Stumbling stone on Falkenbergsweg

Life

Nina Müller's parents Karl Müller and Margarethe, née Meissl, were Jews. Karl Müller ran a law firm in Prague. The family was wealthy. Nina and her younger sister Melitta were accompanied by a governess as they grew up. Both sisters attended a German high school. Nina was linguistically gifted. In addition to her Czech mother tongue, she spoke German and English, enjoyed playing tennis and was a passionate dancer . In January 1939 she became very seriously ill.

After the German occupation of his homeland, her father was unable to continue running his office, so the family had to move into a smaller apartment for financial reasons. Nina Müller was allowed to finish school, but was then excluded from studying chemistry . Therefore she worked temporarily as a beautician in a salon, but was soon no longer wanted there.

On July 2, 1942, the Müller family was deported to the Theresienstadt concentration camp . Because of the poor working conditions, Nina Müller fell ill again and again. On December 18, 1943, the family was taken to Auschwitz concentration camp , where their father died on February 17, 1944 of untreated pneumonia .

Nina, her mother and her sister escaped murder in the gas chambers at Auschwitz because they were declared fit for work and deported to the Hamburg-Dessauer Ufer subcamp in July 1944 . In Hamburg, Nina was called in to clean up as part of the so-called Geilenberg program . The mother died on July 27, 1944 of blood poisoning that was far too late and inadequately treated .
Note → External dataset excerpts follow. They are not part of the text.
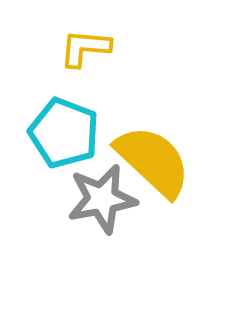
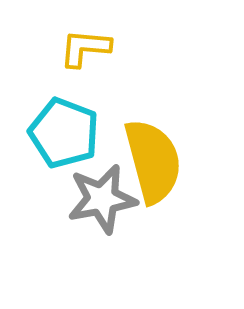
yellow semicircle: rotated 32 degrees clockwise
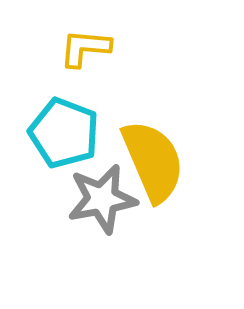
yellow semicircle: rotated 8 degrees counterclockwise
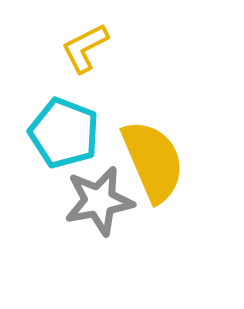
yellow L-shape: rotated 32 degrees counterclockwise
gray star: moved 3 px left, 2 px down
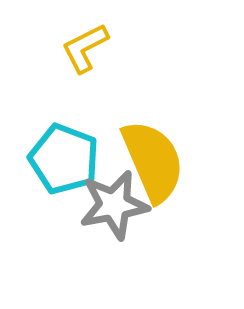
cyan pentagon: moved 26 px down
gray star: moved 15 px right, 4 px down
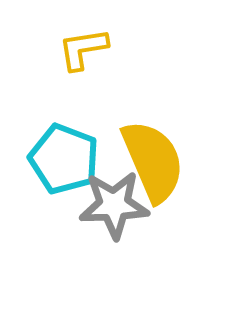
yellow L-shape: moved 2 px left, 1 px down; rotated 18 degrees clockwise
gray star: rotated 8 degrees clockwise
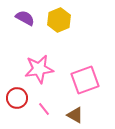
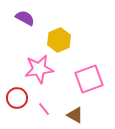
yellow hexagon: moved 20 px down
pink square: moved 4 px right, 1 px up
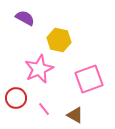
yellow hexagon: rotated 25 degrees counterclockwise
pink star: rotated 16 degrees counterclockwise
red circle: moved 1 px left
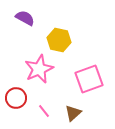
pink line: moved 2 px down
brown triangle: moved 2 px left, 2 px up; rotated 48 degrees clockwise
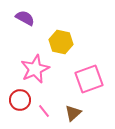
yellow hexagon: moved 2 px right, 2 px down
pink star: moved 4 px left
red circle: moved 4 px right, 2 px down
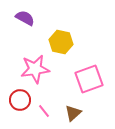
pink star: rotated 16 degrees clockwise
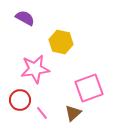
pink square: moved 9 px down
pink line: moved 2 px left, 2 px down
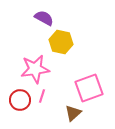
purple semicircle: moved 19 px right
pink line: moved 17 px up; rotated 56 degrees clockwise
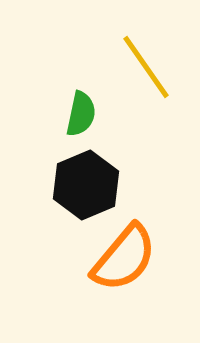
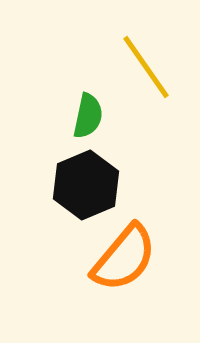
green semicircle: moved 7 px right, 2 px down
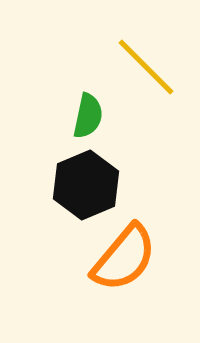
yellow line: rotated 10 degrees counterclockwise
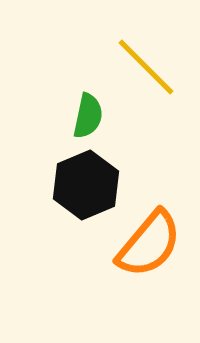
orange semicircle: moved 25 px right, 14 px up
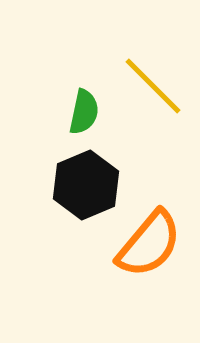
yellow line: moved 7 px right, 19 px down
green semicircle: moved 4 px left, 4 px up
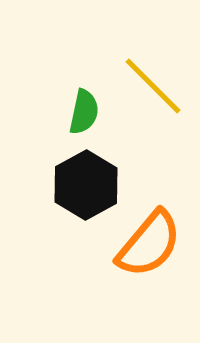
black hexagon: rotated 6 degrees counterclockwise
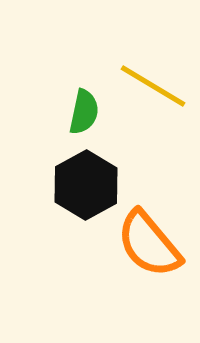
yellow line: rotated 14 degrees counterclockwise
orange semicircle: rotated 100 degrees clockwise
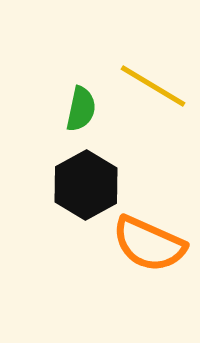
green semicircle: moved 3 px left, 3 px up
orange semicircle: rotated 26 degrees counterclockwise
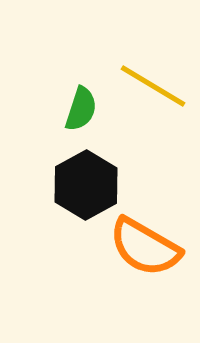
green semicircle: rotated 6 degrees clockwise
orange semicircle: moved 4 px left, 3 px down; rotated 6 degrees clockwise
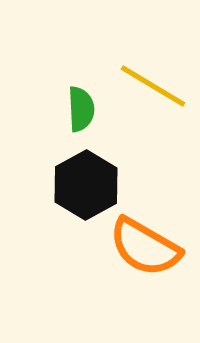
green semicircle: rotated 21 degrees counterclockwise
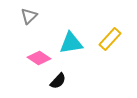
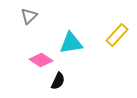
yellow rectangle: moved 7 px right, 4 px up
pink diamond: moved 2 px right, 2 px down
black semicircle: rotated 18 degrees counterclockwise
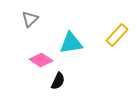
gray triangle: moved 1 px right, 3 px down
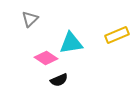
yellow rectangle: rotated 25 degrees clockwise
pink diamond: moved 5 px right, 2 px up
black semicircle: moved 1 px right, 1 px up; rotated 42 degrees clockwise
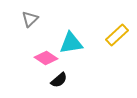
yellow rectangle: rotated 20 degrees counterclockwise
black semicircle: rotated 18 degrees counterclockwise
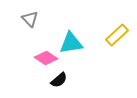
gray triangle: rotated 30 degrees counterclockwise
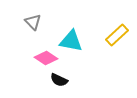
gray triangle: moved 3 px right, 3 px down
cyan triangle: moved 2 px up; rotated 20 degrees clockwise
black semicircle: rotated 66 degrees clockwise
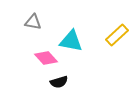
gray triangle: rotated 36 degrees counterclockwise
pink diamond: rotated 15 degrees clockwise
black semicircle: moved 2 px down; rotated 42 degrees counterclockwise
Nina Müller and her sister were taken to the Neugraben subcamp two months later , where they worked with 498 other women on the construction of a prefabricated housing estate. They did not stay there for long, but after a while were taken to the Hamburg-Tiefstack subcamp. In this camp, Müller was seriously injured in a bomb attack. In the course of the evacuation of the various satellite camps, she and her sister were taken to the Bergen-Belsen concentration camp in April 1945 , where Nina Müller succumbed to her serious injuries and died on April 17, 1945.

Her sister Melitta returned to her homeland, but emigrated to the United States after the Prague Spring , where she still lives today.
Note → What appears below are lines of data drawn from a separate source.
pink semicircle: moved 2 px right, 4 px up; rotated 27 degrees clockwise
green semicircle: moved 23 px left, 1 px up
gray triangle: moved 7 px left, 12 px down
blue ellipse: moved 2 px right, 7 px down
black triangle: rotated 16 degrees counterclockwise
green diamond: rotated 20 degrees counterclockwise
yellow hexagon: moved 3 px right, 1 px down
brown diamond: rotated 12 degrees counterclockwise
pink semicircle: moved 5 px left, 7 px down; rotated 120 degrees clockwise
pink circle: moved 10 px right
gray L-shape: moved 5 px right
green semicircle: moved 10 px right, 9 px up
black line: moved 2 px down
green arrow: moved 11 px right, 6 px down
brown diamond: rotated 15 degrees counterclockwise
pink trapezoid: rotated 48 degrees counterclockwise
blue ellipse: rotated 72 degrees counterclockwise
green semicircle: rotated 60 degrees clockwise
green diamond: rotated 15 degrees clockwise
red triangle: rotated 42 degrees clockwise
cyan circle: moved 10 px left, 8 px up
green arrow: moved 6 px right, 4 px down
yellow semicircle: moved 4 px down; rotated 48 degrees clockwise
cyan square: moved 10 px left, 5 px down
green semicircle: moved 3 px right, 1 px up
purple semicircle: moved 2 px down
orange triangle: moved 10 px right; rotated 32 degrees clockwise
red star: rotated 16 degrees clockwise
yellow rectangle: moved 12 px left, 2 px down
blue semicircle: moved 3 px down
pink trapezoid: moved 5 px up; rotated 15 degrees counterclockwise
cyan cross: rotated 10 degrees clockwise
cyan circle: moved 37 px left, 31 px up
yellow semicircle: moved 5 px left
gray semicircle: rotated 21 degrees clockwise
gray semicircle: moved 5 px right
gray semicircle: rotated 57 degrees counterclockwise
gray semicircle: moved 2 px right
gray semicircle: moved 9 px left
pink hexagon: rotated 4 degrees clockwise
A stumbling block was laid for Nina Müller in 2011 on Falkenbergsweg. This was the location of the Neugraben subcamp. The stumbling blocks by Anna Dawidowicz, Erika Dawidowicz, Ruth Frischmannová , Zuzana Glaserová, Elisabeth Polach, Alice Weilova and Lili Wertheimer are in the same place . At the suggestion of the Gedenken in Harburg initiative, a street in a new building area in the Hamburg-Harburg district is to be named after Nina Müller .

literature

  • Danuta Czech : Calendar of events in the Auschwitz-Birkenau concentration camp 1939–1945. 2nd edition, Rowohlt, 1989.
  • Klaus Möller: Nina Müller. in: Peter de Knegt (Ed.): Olinka - A friendship that began during the war. 2010, pp. 273-274.

Web links

Individual evidence

  1. a b c d e Nina Müller. In: Stolpersteine ​​in Hamburg. Retrieved November 23, 2019 .
  2. a b c d Andreas Schmidt: Holocaust survivors: "I live with it, but don't suffer". September 8, 2011, accessed on November 23, 2019 (German).
  3. ^ Initiative Commemoration in Harburg: Stolpersteine. Retrieved November 23, 2019 .
  4. The women of Fischbek - depth. In: sued-kultur.de. Accessed November 23, 2019 (German).